Another constraint was the limited computational resources available to run full-scale LLMs.

Workaround: We used smaller or distilled versions of models, which retain essential behaviors while significantly reducing computational cost.

Results

The following figures present the results obtained from our experiments on the SQuAD dataset.
For results on other datasets, please refer to our GitHub repository: https://github.com/srivnaman/EdgeAI-Project

Figure 2: Quantization vs Model Size
Figure 3: Quantization vs Generation Time
Figure 4: Quantization vs BLEU Score
Figure 5: Quantization vs Perplexity

Table 1: Loss, Perplexity, and Inference Time for Different Models under Various Pruning Strategies

Model	Pruning Method	Loss	Perplexity	Inference Time (s)
GPT-2	Before Pruning	3.9919	54.16	1.7885
	Shapley Pruning	5.1203	167.38	0.0558
	Random Pruning	4.3423	76.88	0.1823
Tiny-llama	Before Pruning	3.2813	26.61	0.2460
	Shapley Pruning	12.3030	220345.88	0.1604
	Random Pruning	3.2493	25.77	0.2601
Distil GPT2	Before Pruning	3.9919	54.16	0.1660
	Shapley Pruning	4.0506	57.43	0.0156
	Random Pruning	4.5361	93.33	0.1150

Conclusion

Our pruning approach based on approximated Shapley values demonstrates a significant reduction in inference time across all evaluated models, consistently outperforming random pruning of the same number of layers.

This highlights the potential of our method for efficient deployment of LLMs. Additionally, we observe that the increase in perplexity is minimal for smaller models, while larger models exhibit a more pronounced degradation in performance. This discrepancy warrants further investigation into the interaction between model scale and pruning sensitivity.

References

Pranav Rajpurkar, Jian Zhang, Konstantin Lopyrev, and Percy Liang. SQuAD: 100,000+ questions for machine comprehension of text. arXiv preprint arXiv:1606.05250, 2016.
Mandar Joshi, Eunsol Choi, Daniel S Weld, and Luke Zettlemoyer. TriviaQA: A large scale distantly supervised challenge dataset for reading comprehension. arXiv preprint arXiv:1705.03551, 2017.
Joao Monteiro et al.
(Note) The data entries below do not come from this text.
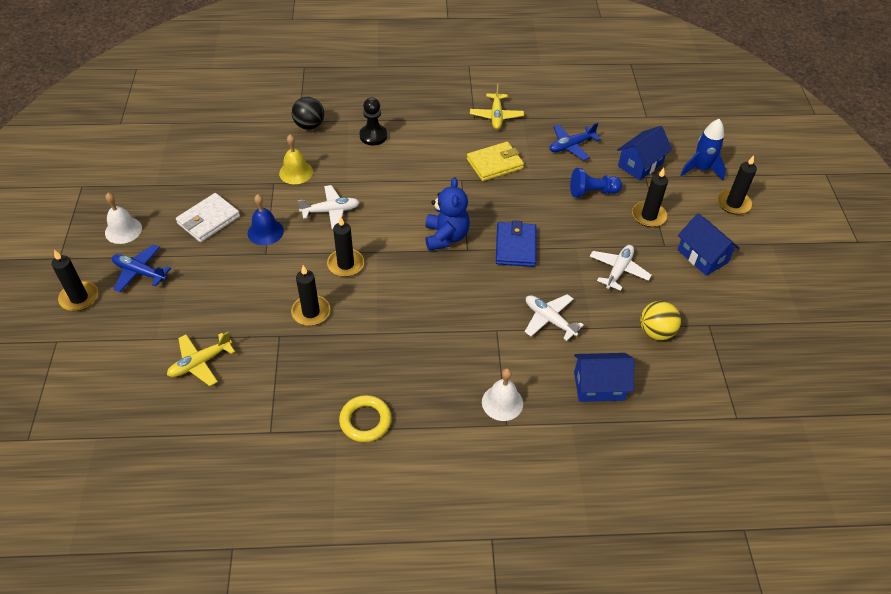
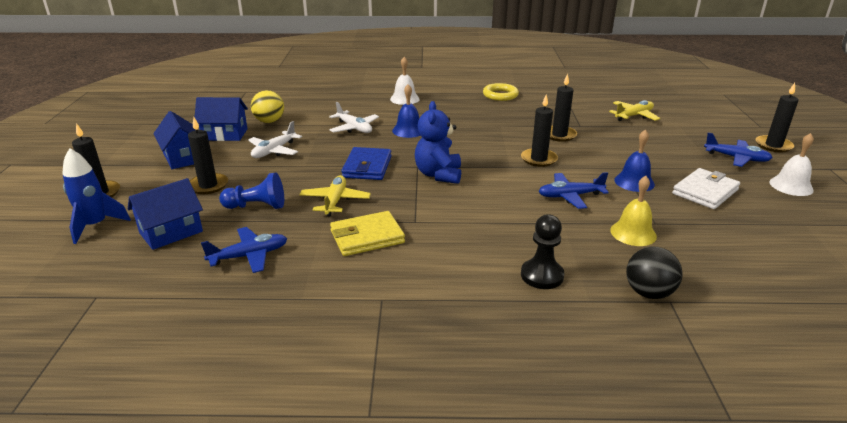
camera: 175 degrees left, 20 degrees down
(331, 211) = (570, 196): white plane -> blue plane
(485, 316) = (408, 130): none -> blue bell
(496, 116) = (344, 302): yellow plane -> yellow plane (335, 201)
(599, 386) = (332, 103): blue house -> blue house (225, 134)

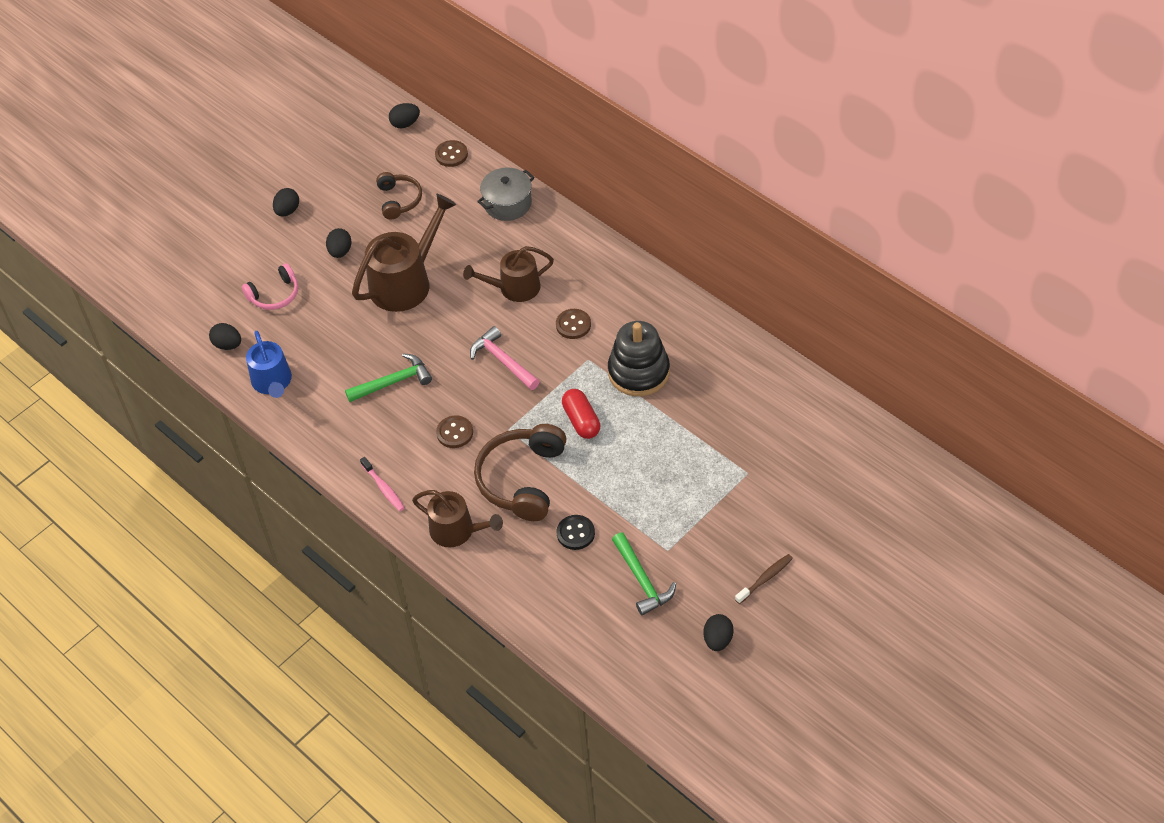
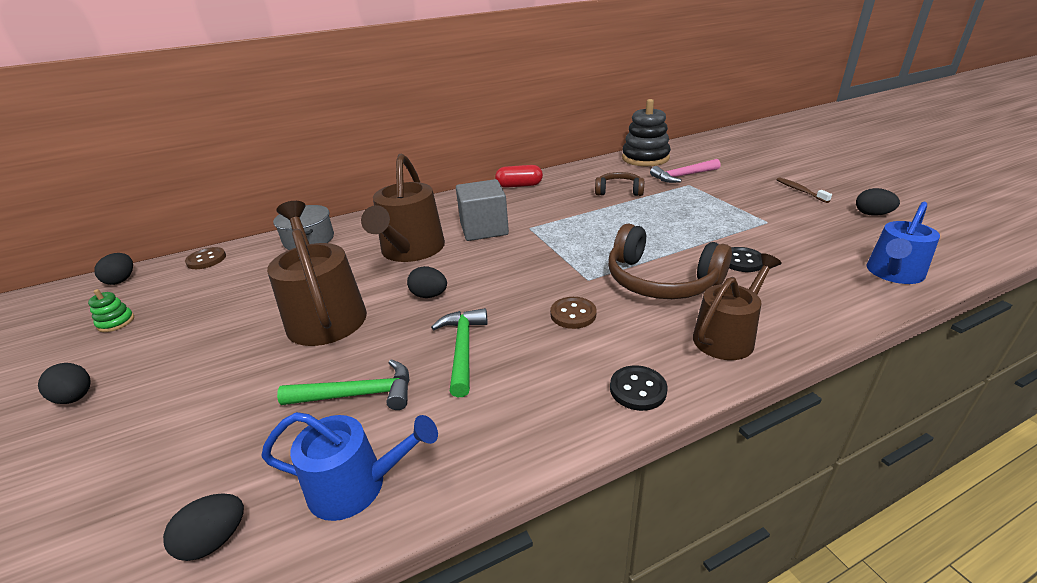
camera: 70 degrees left, 20 degrees down
(275, 295) = (194, 444): pink headphones -> none
(340, 251) = (213, 359): black egg -> black egg (429, 295)
(357, 167) = (116, 322): none -> green stacking toy
(383, 488) = (638, 389): pink toothbrush -> black button
(399, 200) = (209, 300): brown headphones -> brown headphones (619, 191)
(502, 361) = (494, 269): pink hammer -> pink hammer (682, 176)
(514, 288) = (411, 250): brown watering can -> brown watering can, size x1.53
(573, 325) = (484, 229): brown button -> grey cube
(581, 421) = (599, 240): red capsule -> red capsule (519, 185)
(589, 642) = (893, 273): none -> blue watering can
(638, 372) = (560, 209): black stacking toy -> black stacking toy (645, 158)
(642, 580) = (805, 237): green hammer -> green hammer (358, 394)

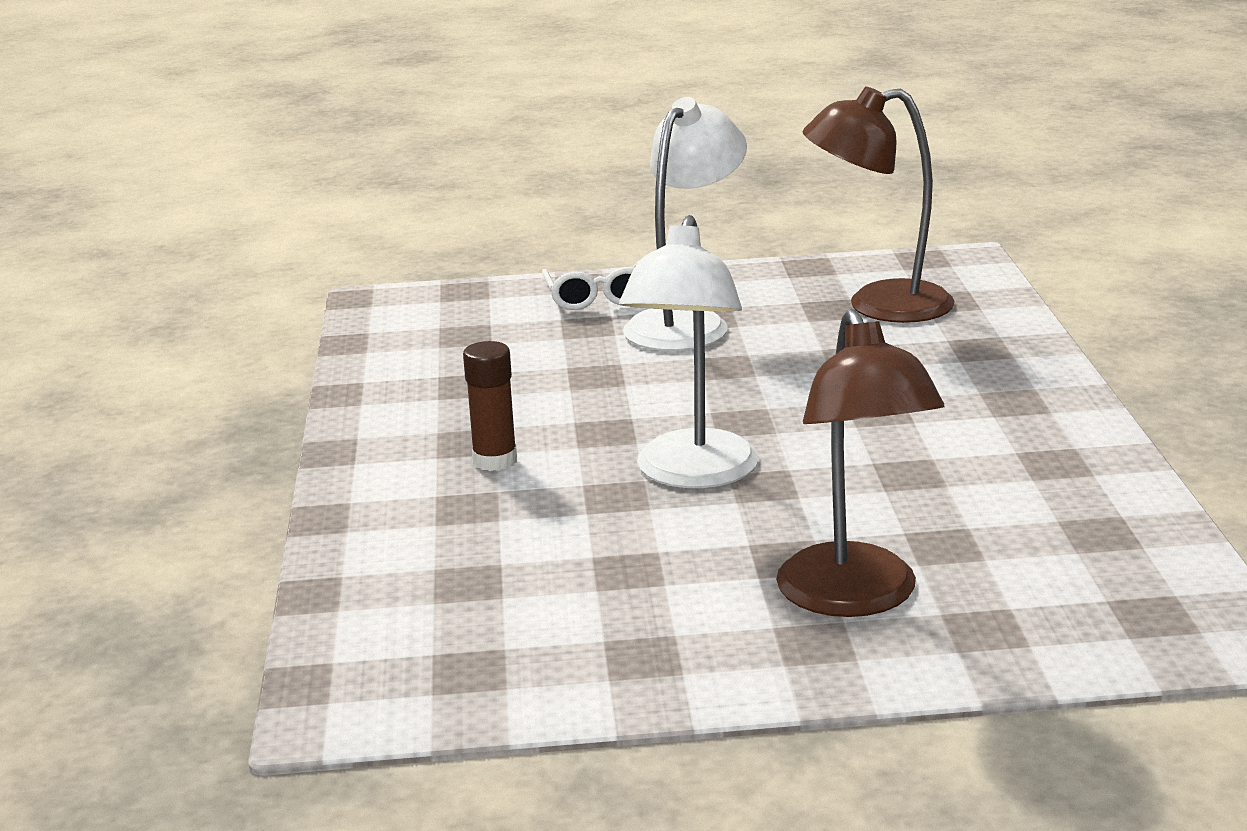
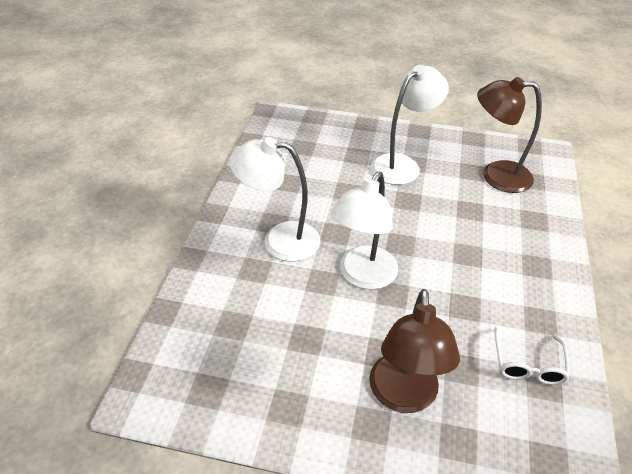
camera: 15 degrees right, 20 degrees up
(495, 461) = (279, 240): brown glue stick -> white lamp
(597, 297) = (369, 136): white glasses -> white glasses (528, 364)

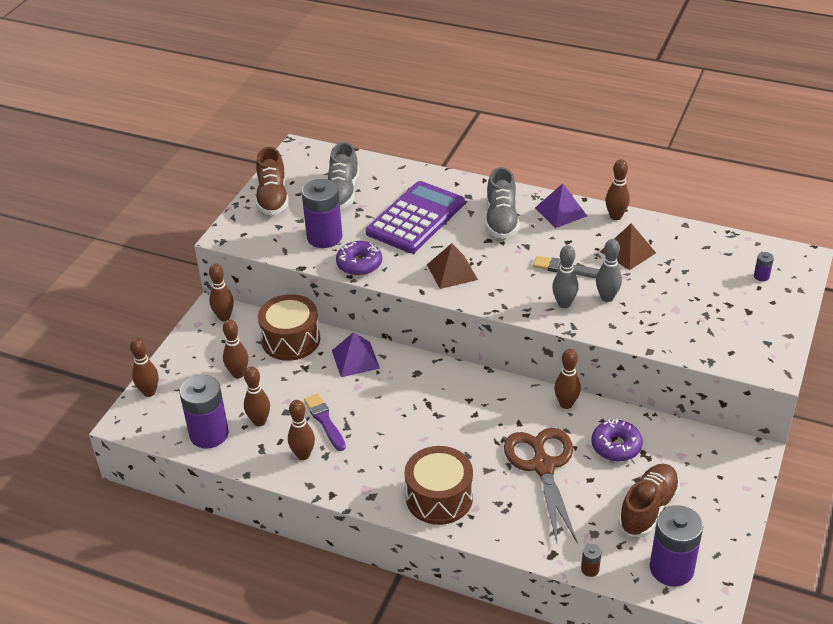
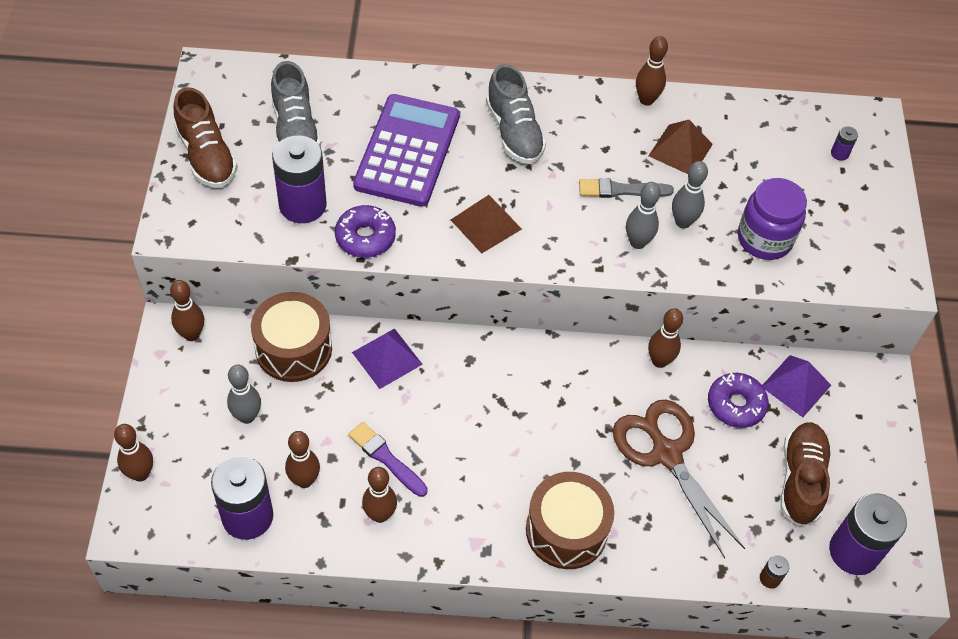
camera: 25 degrees left, 15 degrees up
(238, 374) = (247, 416): brown bowling pin -> grey bowling pin
(560, 211) = (580, 105): purple pyramid -> purple pyramid (796, 385)
(669, 320) = (764, 239): none -> purple jar

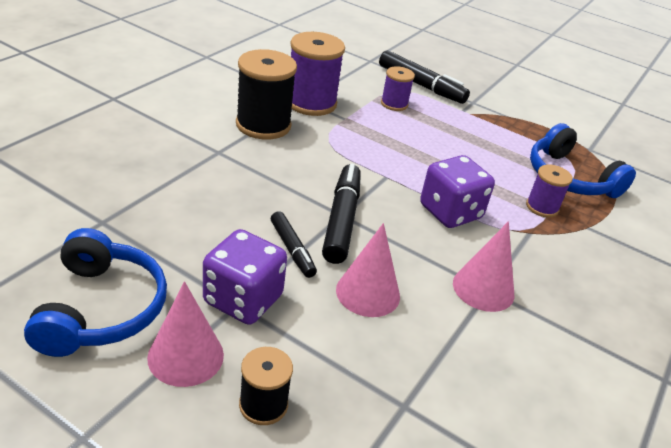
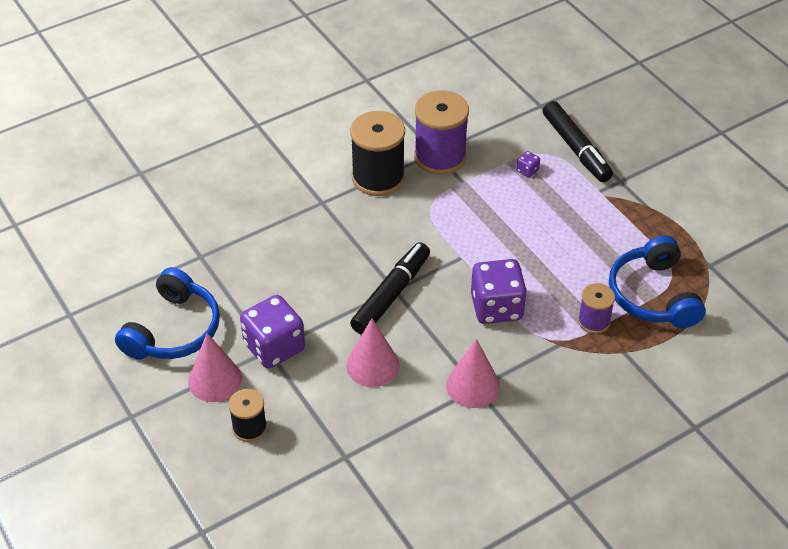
camera: 30 degrees right, 10 degrees up
(292, 249) = (334, 313): black marker -> none
(394, 104) = (527, 170): purple spool -> purple dice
RepliQA: A question-answering dataset for benchmarking LLMs on unseen reference content. NeurIPS, 2024.
Marco Ancona, Cengiz Öztireli, and Markus Gross. Shapley values as a principled metric for structured network pruning. arXiv:2006.01795, 2020.
Kamil Adamczewski, Yawei Li, and Luc van Gool. Shapley pruning for neural network compression. arXiv:2407.15875, 2024.
Marwa El Halabi et al. Data-efficient structured pruning via submodular optimization. NeurIPS, 2022.
Amir Gholami et al. A survey of quantization methods for efficient neural network inference. arXiv:2103.13630, 2021.